Tülü and Koch were both awarded the Namibia fellowships for artists living in Germany by the Goethe-Institut, in partnership with the Akademie Schloss Solitude, and the National Art Gallery of Namibia. The NUTS series programme will feature music, sound, visuals and poetry.
Tülü is a Berlin-based sound artist, producer, DJ and researcher with a background in urban design originally from south east Turkey. Her ideas and research are based primarily in sound and sonic methodologies. Her practice-based approach involves participation, social design, ecology, intersectional feminist theory and draws on the artistic, cultural and political imagination as a tool for social change.
She describes the genre of music she produces as electronic music. “It can drive from techno to ambient and includes melody and rhythmical traditional elements like drums. My biggest inspiration is everyday life and the city. The movement of the people, the hum, the chaos, the traffic, the noise and the silence,” Tülü said.
Often surprising and trippy, but still groovy, Tülü's style is influenced by illegal rave experiences in the techno scene. She believes in the power of sound and music as tools of empowerment for different communities and marginalised groups. TransSoundScapes, her debut album, was released by Intergalactic Research Institute for Sound.

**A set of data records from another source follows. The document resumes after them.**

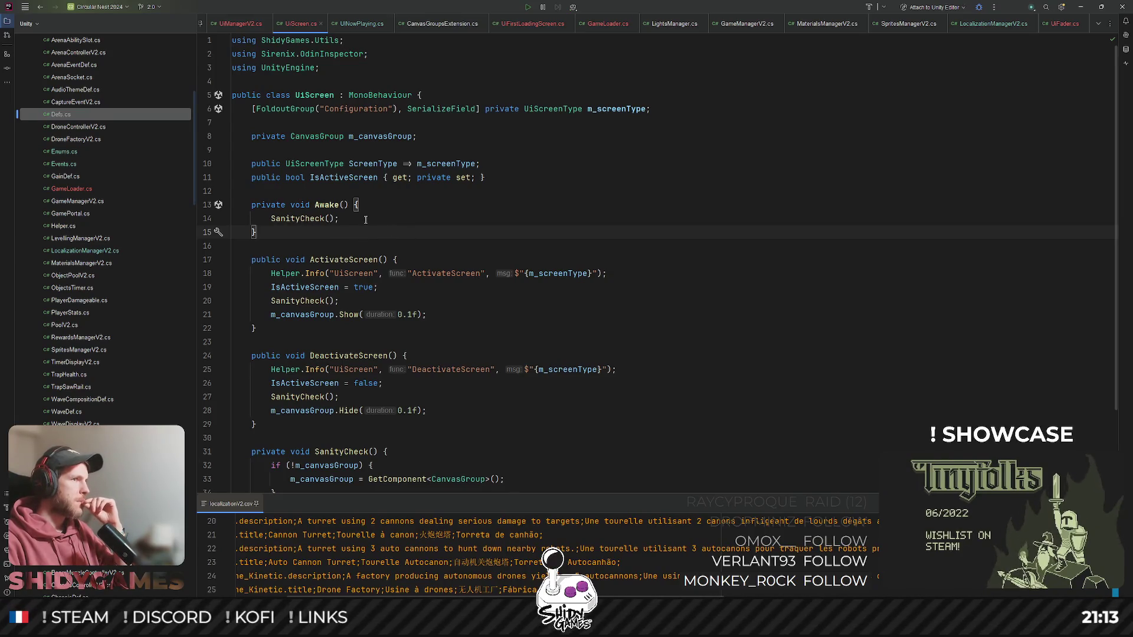
pyautogui.tripleClick(329, 218)
pyautogui.scroll(-1, 354, 227)
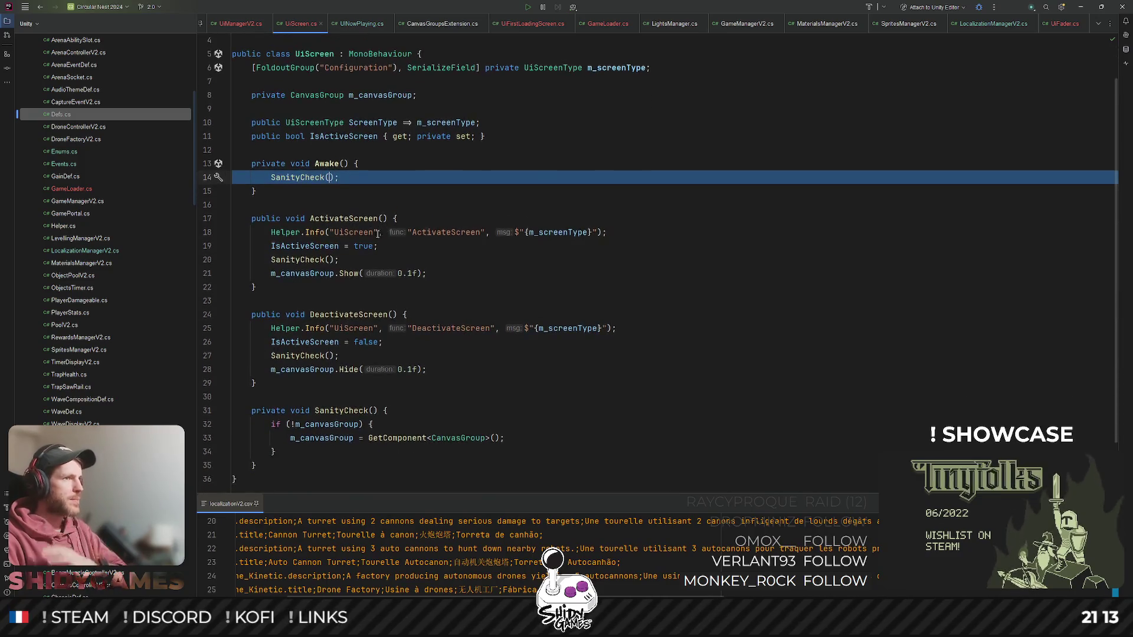
pyautogui.doubleClick(352, 314)
pyautogui.press('ctrl+c')
pyautogui.tripleClick(434, 172)
pyautogui.press('ctrl+v')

Tülü added: “For NUTS, I am thinking of a semi-improvised hybrid live set. That means I will be sounding the whole night but it will be open to other musicians to contribute to my sound. There will be a lot of surprises.”
Koch, who has a Kenyan descent, is a politically active artist and psychosocial counsellor whose work examines the decolonisation and portrayal of Black and Afrodiasporic realities and German dissonance. As a visual artist, she examines the possibilities of decolonisation and Afrodiasporic futures through imagination, dreaming and deconstructing the oppressive gaze whilst stuck within these prisms of the present.